4. Change all passwords after an employee termination. An unhappy ex-employee – with access to company files – may access those files from anywhere, causing harm to your business. Change passwords for data and intellectual property access whenever an employee leaves the company.
5. Lock down hardware A hacker in a custodian's uniform can slide a laptop into a trash bin and walk out. An unhappy employee can access the server room – the repository for all company information.
There are lock-down cables available to keep your hardware in place, and smart doors that require a password or bio-metric to gain access. Don't just be concerned about online theft; losing a laptop – especially a laptop that isn't protected by a strong password – also can put company information in the wrong hands.
6. Add key-logger software. Key-logger software records every keystroke made by anyone connected to the company network. You can track the on and offline activities of employees to see who's doing what, one keystroke at a time.
7. Register Your Intellectual Property. Check to see what registration you need: trademark, copyright or patent, both in the U.S. and abroad. Although registration is not always required, international and U.S. registration may afford you additional legal protection from infringements on your intellectual property. Assert your rights to your content, logos, product names and designs by using the copyright, trademark or service mark symbols right from the outset especially on Web-based platforms. Protection is not just a legal issue for your business, it is an economic one.
8. Do an audit of your Intellectual Property. You will need to answer several questions, such as who actually owns the intellectual property. Make sure you have agreements with your employees that inventions or designs created during employment belong to the business and not to the employee. Have you registered with the appropriate U.S. and/or international government agency? Are you utilizing the right amount of resources to enforce your registrations?

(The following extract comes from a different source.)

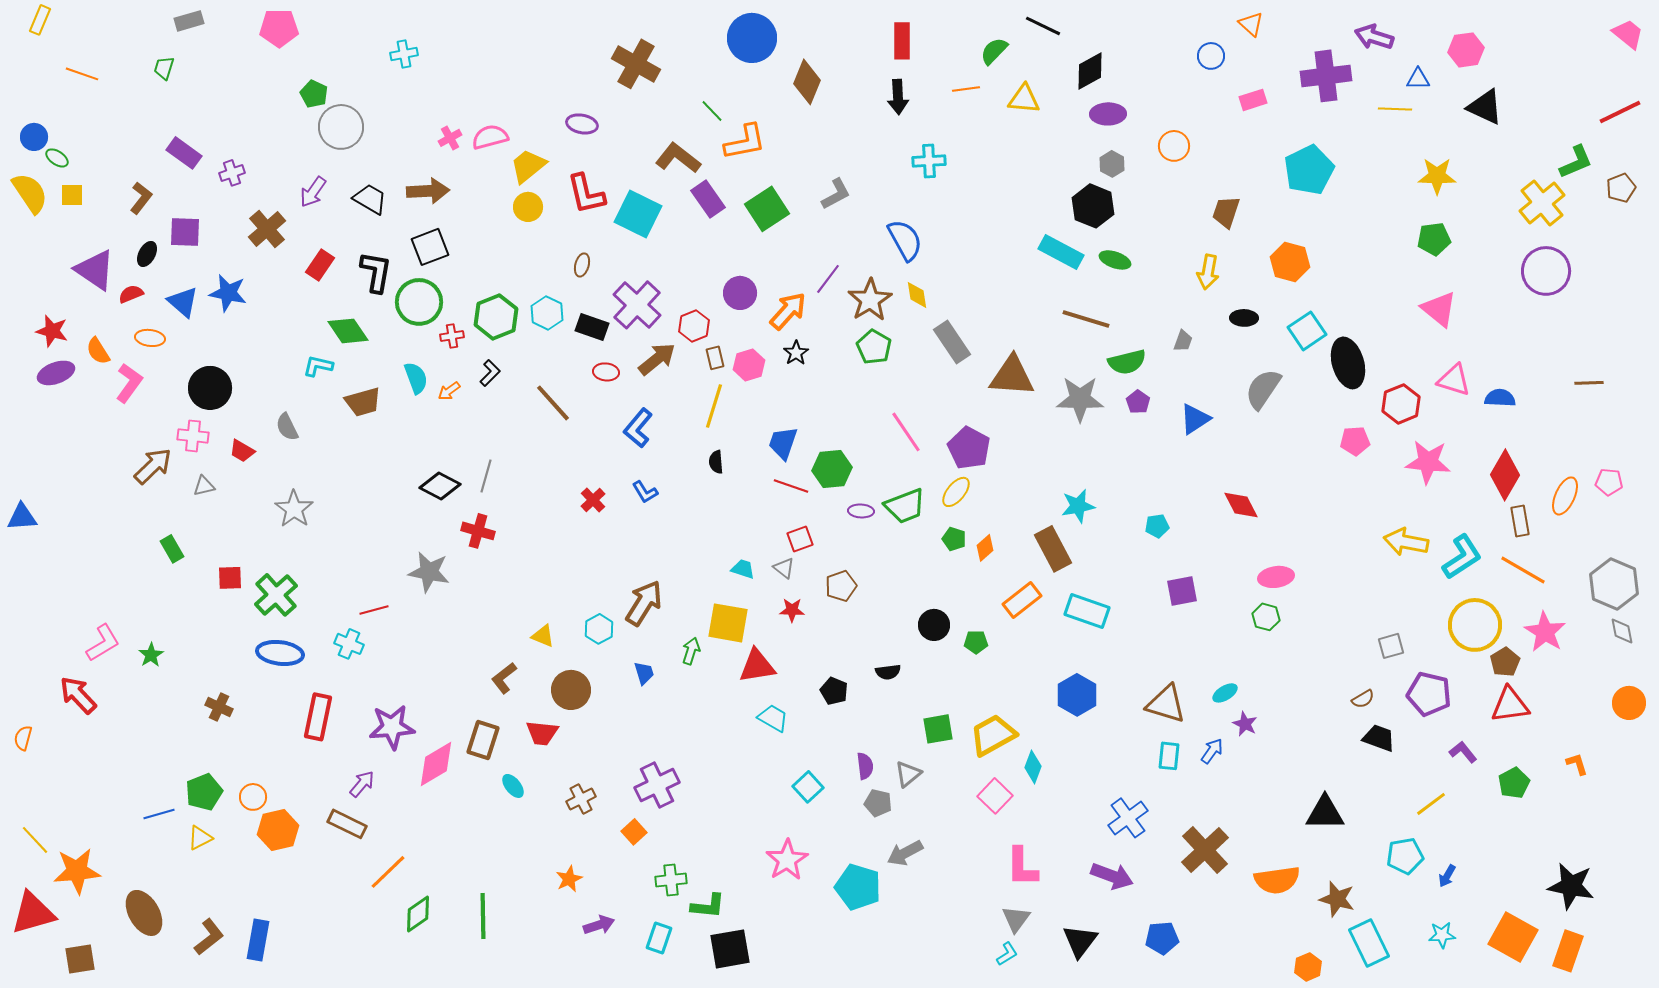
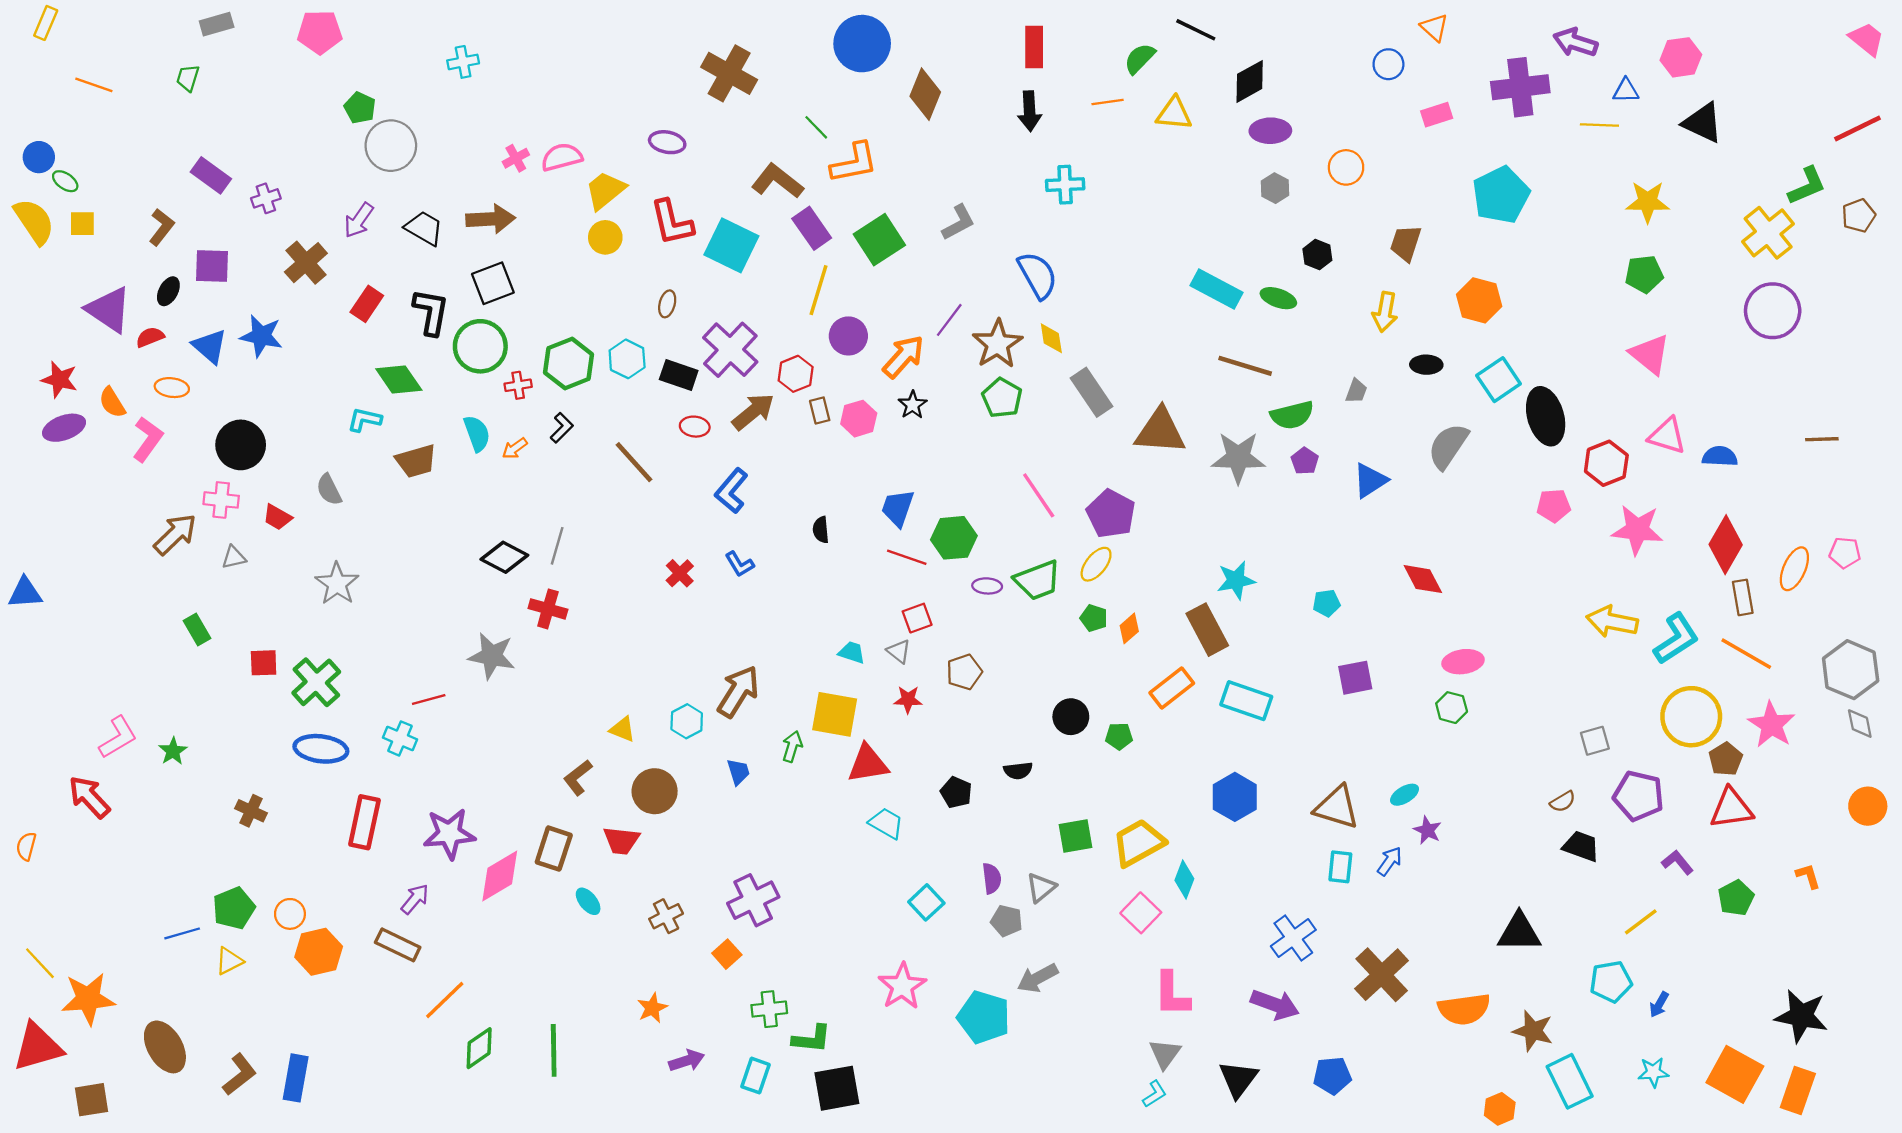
black hexagon: (1093, 206) -> (1317, 255), moved, size x0.6
yellow line: (714, 406) -> (819, 290), moved

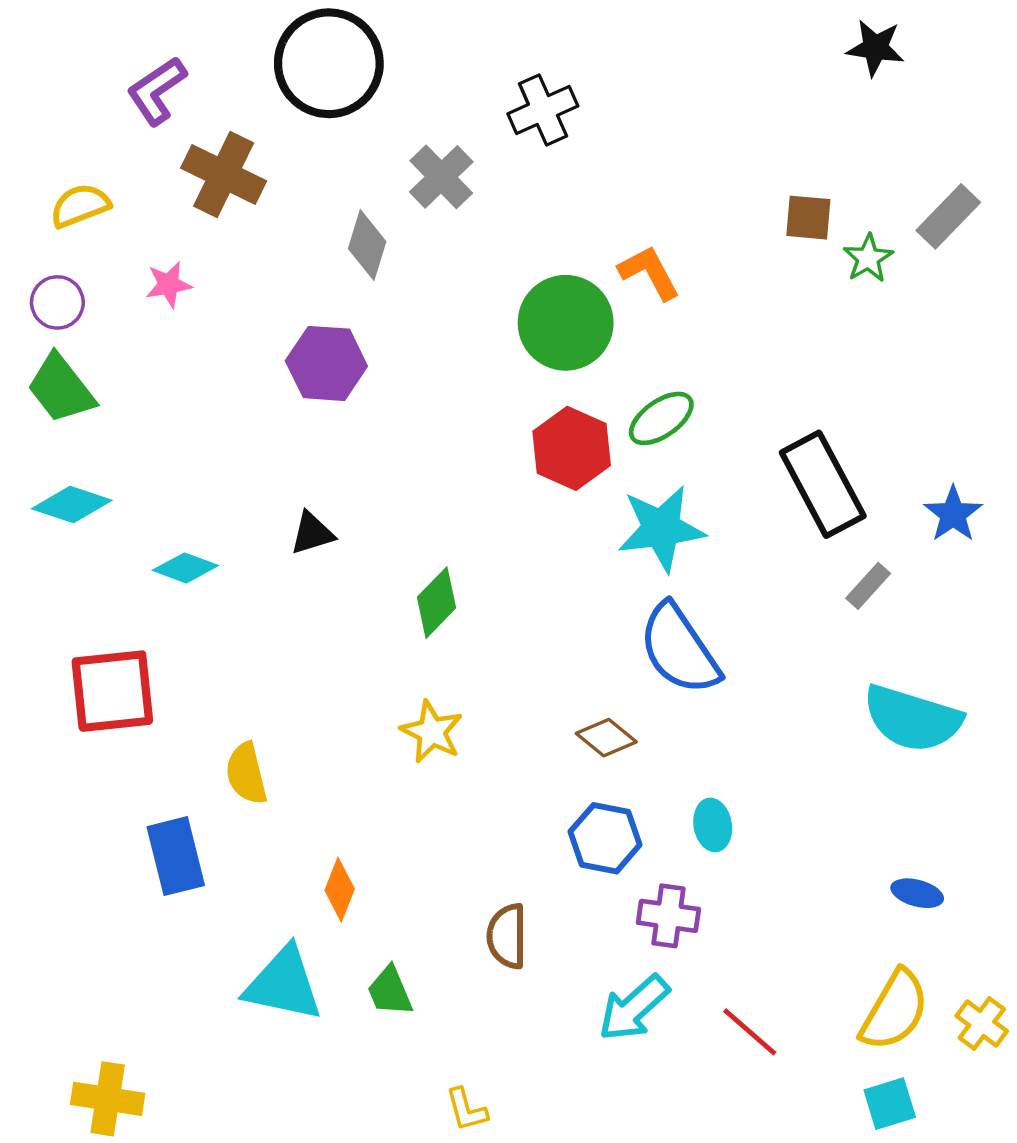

9. Hire a computer security company. These professionals offer a number of services that add redundant layers of security, such as reviewing your system, installing security software and checking computer files for existing malware that may be ready to launch.
Your office-based data protection software also can be synced to the server-side software used by reputable Web-hosting companies. If in-office and server-side protections aren't in sync, they may not provide the protection you're paying for.
The information stored on your office computer is essential for the effective operation of your daily business activity. It's also your responsibility as a small business owner to protect your clients' and customers' information.
Take a proactive stance against data and intellectual property theft.